Finding the smallest subtree

Question

Given a graph of n nodes that are all interconnected on a coordinate plane, what's the best way to find a subtree of minimal distance that contains m nodes?

The only solution I've found to this problem is to generate all combinations of the nodes to connect and attempt to connect these nodes via either Kruskal's or Prim's algorithm while disregarding the rest, then compare all trees created and find the smallest one, but this isn't exactly efficient when it comes to larger trees.

Is there a faster, more efficient algorithm/method?

Answer 1

You are asking about the K-minimum spanning tree (k-MST) problem, which is known to be NP-complete.

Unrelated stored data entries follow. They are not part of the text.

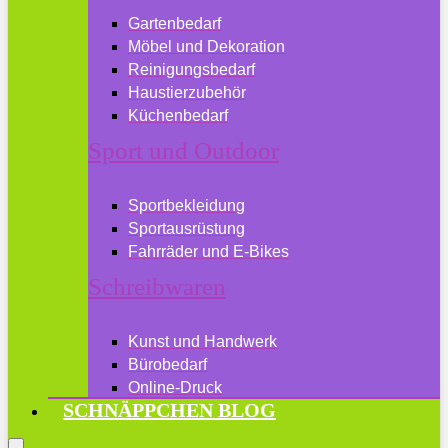
Gartenbedarf
Möbel und Dekoration
Reinigungsbedarf
Haustierzubehör
Küchenbedarf
Sport und Outdoor
Sportbekleidung
Sportausrüstung
Fahrräder und E-Bikes
Schreibwaren
Kunst und Handwerk
Bürobedarf
Online-Druck
SCHNÄPPCHEN BLOG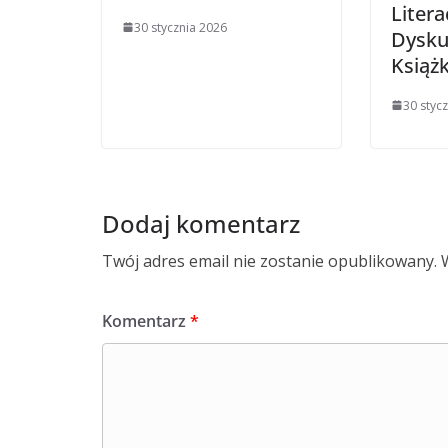
Litera
30 stycznia 2026
Dysku
Książk
30 styc
Dodaj komentarz
Twój adres email nie zostanie opublikowany.
Komentarz
*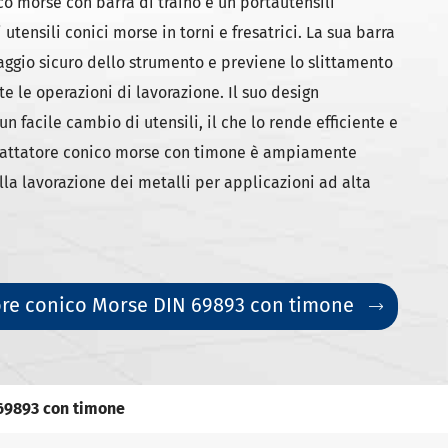
o morse con barra di traino è un portautensili
di utensili conici morse in torni e fresatrici. La sua barra
caggio sicuro dello strumento e previene lo slittamento
e le operazioni di lavorazione. Il suo design
 facile cambio di utensili, il che lo rende efficiente e
adattatore conico morse con timone è ampiamente
ella lavorazione dei metalli per applicazioni ad alta
ore conico Morse DIN 69893 con timone

69893 con timone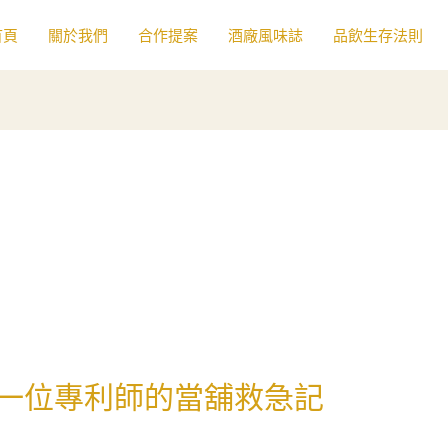
首頁
關於我們
合作提案
酒廠風味誌
品飲生存法則
一位專利師的當舖救急記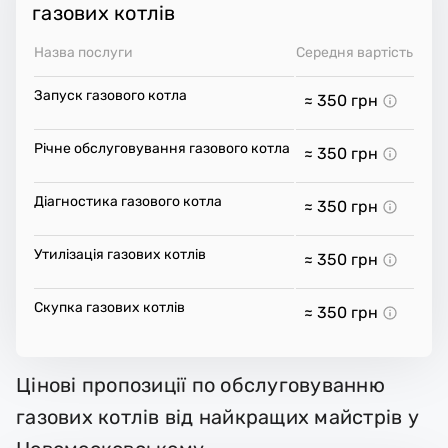
газових котлів
Назва послуги
Середня вартість
Запуск газового котла
≈ 350
грн
Річне обслуговування газового котла
≈ 350
грн
Діагностика газового котла
≈ 350
грн
Утилізація газових котлів
≈ 350
грн
Скупка газових котлів
≈ 350
грн
Цінові пропозиції по обслуговуванню
газових котлів від найкращих майстрів у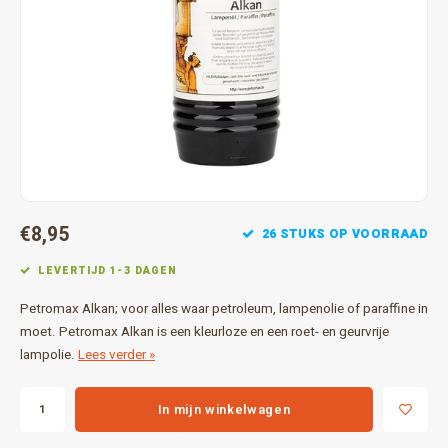
Gereedschap
Grote 
Tassen en opslag
€8,95
26 STUKS OP VOORRAAD
LEVERTIJD 1-3 DAGEN
Petromax Alkan; voor alles waar petroleum, lampenolie of paraffine in
moet. Petromax Alkan is een kleurloze en een roet- en geurvrije
lampolie.
Lees verder »
In mijn winkelwagen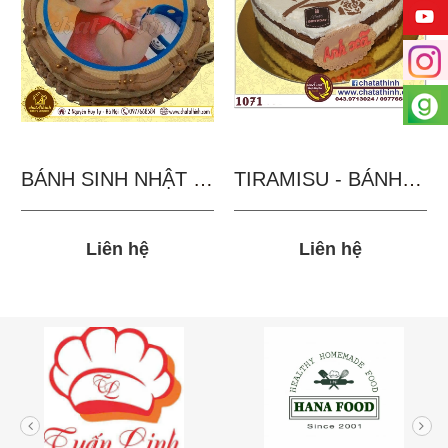
BÁNH SINH NHẬT IN...
TIRAMISU - BÁNH TẶNG...
Liên hệ
Liên hệ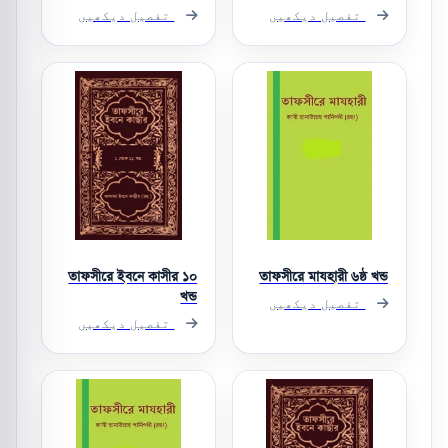
تفصیل دیکھیں
تفصیل دیکھیں
তাফসীরে ইবনে কাসীর ১০
তাফসীরে মাযহারী ৬ষ্ঠ খন্ড
খন্ড
تفصیل دیکھیں
تفصیل دیکھیں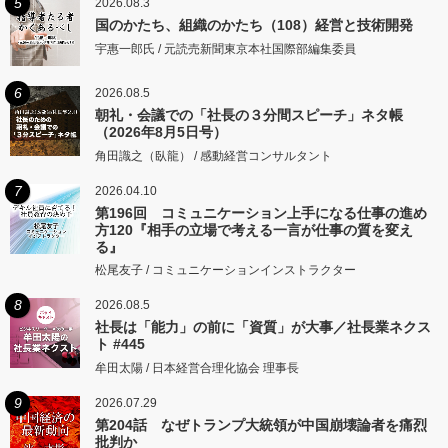
5
2026.08.3
国のかたち、組織のかたち（108）経営と技術開発
宇惠一郎氏 / 元読売新聞東京本社国際部編集委員
6
2026.08.5
朝礼・会議での「社長の３分間スピーチ」ネタ帳
（2026年8月5日号）
角田識之（臥龍） / 感動経営コンサルタント
7
2026.04.10
第196回 コミュニケーション上手になる仕事の進め
方120『相手の立場で考える一言が仕事の質を変え
る』
松尾友子 / コミュニケーションインストラクター
8
2026.08.5
社長は「能力」の前に「資質」が大事／社長業ネクス
ト #445
牟田太陽 / 日本経営合理化協会 理事長
9
2026.07.29
第204話 なぜトランプ大統領が中国崩壊論者を痛烈
批判か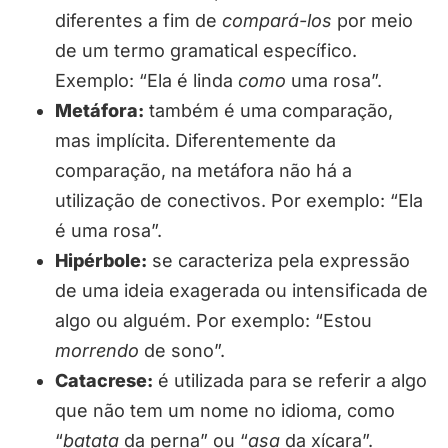
diferentes a fim de
compará-los
por meio
de um termo gramatical específico.
Exemplo: “Ela é linda
como
uma rosa”.
Metáfora:
também é uma comparação,
mas implícita. Diferentemente da
comparação, na metáfora não há a
utilização de conectivos. Por exemplo: “Ela
é uma rosa”.
Hipérbole:
se caracteriza pela expressão
de uma ideia exagerada ou intensificada de
algo ou alguém. Por exemplo: “Estou
morrendo
de sono”.
Catacrese:
é utilizada para se referir a algo
que não tem um nome no idioma, como
“
batata
da perna” ou “
asa
da xícara”.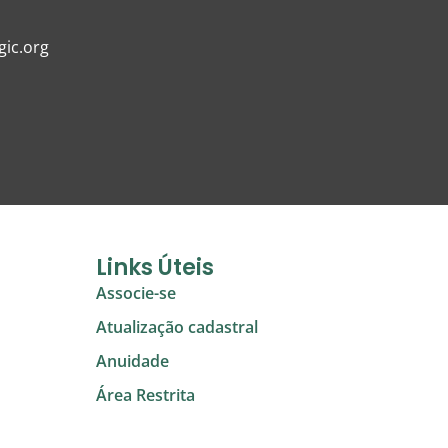
ic.org
Links Úteis
Associe-se
Atualização cadastral
Anuidade
Área Restrita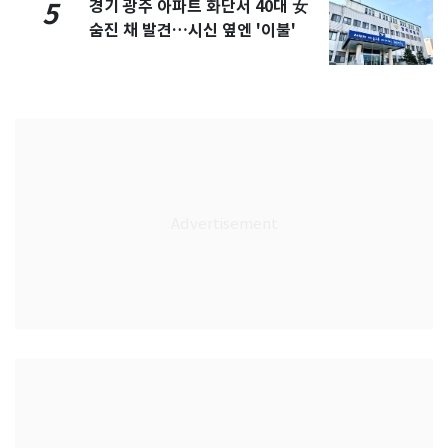
경기 광주 아파트 화단서 40대 女
5
숨진 채 발견…시신 옆엔 '이불'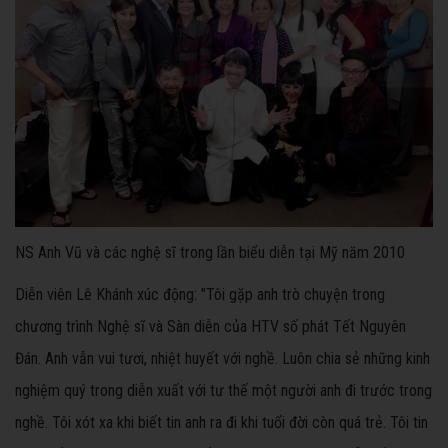
NS Anh Vũ và các nghệ sĩ trong lần biểu diễn tại Mỹ năm 2010
Diễn viên Lê Khánh xúc động: "Tôi gặp anh trò chuyện trong
chương trình Nghệ sĩ và Sàn diễn của HTV số phát Tết Nguyên
Đán. Anh vẫn vui tươi, nhiệt huyết với nghề. Luôn chia sẻ những kinh
nghiệm quý trong diễn xuất với tư thế một người anh đi trước trong
nghề. Tôi xót xa khi biết tin anh ra đi khi tuổi đời còn quá trẻ. Tôi tin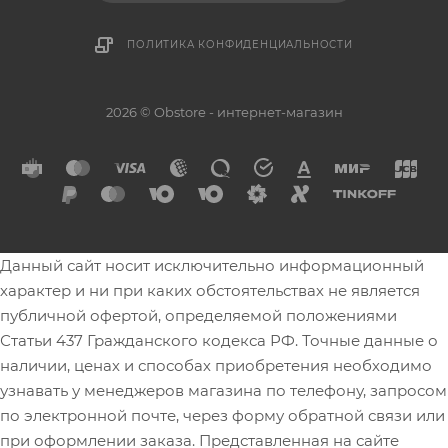
ПОЛИТИКА КОНФИДЕНЦИАЛЬНОСТИ
2026 © Obstore - интернет-магазин
Данный сайт носит исключительно информационный
характер и ни при каких обстоятельствах не является
публичной офертой, определяемой положениями
Статьи 437 Гражданского кодекса РФ. Точные данные о
наличии, ценах и способах приобретения необходимо
узнавать у менеджеров магазина по телефону, запросом
по электронной почте, через форму обратной связи или
при оформлении заказа. Представленная на сайте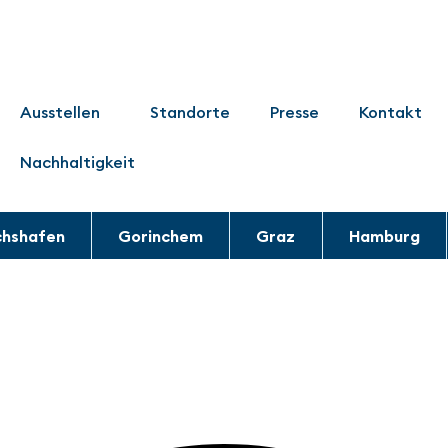
Ausstellen
Standorte
Presse
Kontakt
Nachhaltigkeit
chshafen
Gorinchem
Graz
Hamburg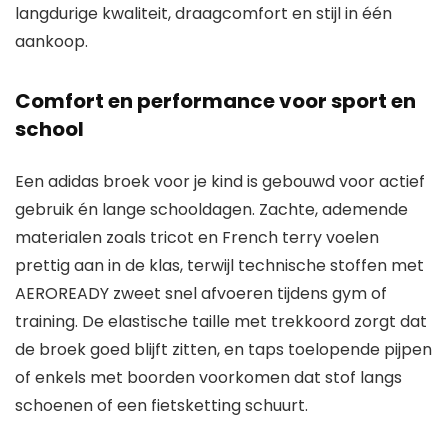
langdurige kwaliteit, draagcomfort en stijl in één
aankoop.
Comfort en performance voor sport en
school
Een adidas broek voor je kind is gebouwd voor actief
gebruik én lange schooldagen. Zachte, ademende
materialen zoals tricot en French terry voelen
prettig aan in de klas, terwijl technische stoffen met
AEROREADY zweet snel afvoeren tijdens gym of
training. De elastische taille met trekkoord zorgt dat
de broek goed blijft zitten, en taps toelopende pijpen
of enkels met boorden voorkomen dat stof langs
schoenen of een fietsketting schuurt.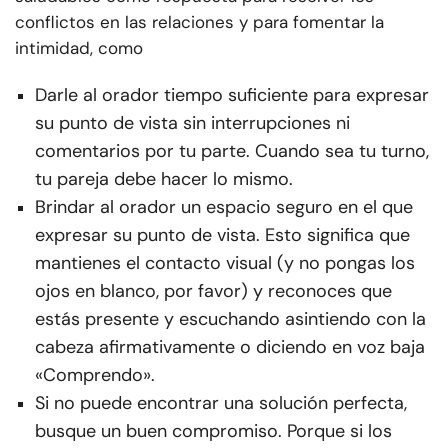
conflictos en las relaciones y para fomentar la
intimidad, como
Darle al orador tiempo suficiente para expresar
su punto de vista sin interrupciones ni
comentarios por tu parte. Cuando sea tu turno,
tu pareja debe hacer lo mismo.
Brindar al orador un espacio seguro en el que
expresar su punto de vista. Esto significa que
mantienes el contacto visual (y no pongas los
ojos en blanco, por favor) y reconoces que
estás presente y escuchando asintiendo con la
cabeza afirmativamente o diciendo en voz baja
«Comprendo».
Si no puede encontrar una solución perfecta,
busque un buen compromiso. Porque si los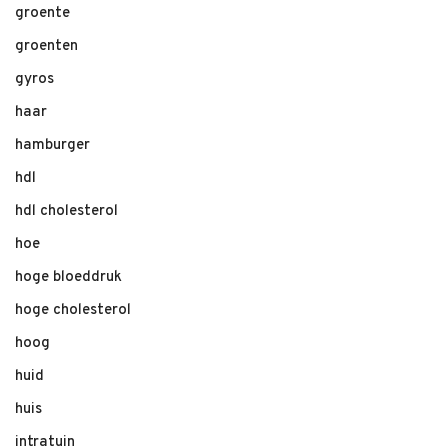
groente
groenten
gyros
haar
hamburger
hdl
hdl cholesterol
hoe
hoge bloeddruk
hoge cholesterol
hoog
huid
huis
intratuin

So you're not going to do much better than your current algorithm.

However, in the comments, you say that your graph is generated from a coordinate plane, so I can only assume that you have some geometric information about the nodes in the graph. The WWW compendium entry mentions that you can use a polynomial-time approximation scheme for Euclidean k-MST. This paper describes one:

Arora, Sanjeev. (1996), Polynomial time approximation scheme for Euclidean TSP and other geometric problems, In Proceedings of the 37th Ann. IEEE Symp. on Foundations of Computer Science, pages 2-11.

They mention k-MST directly in there, so I think you could try that algorithm if you really want more speed.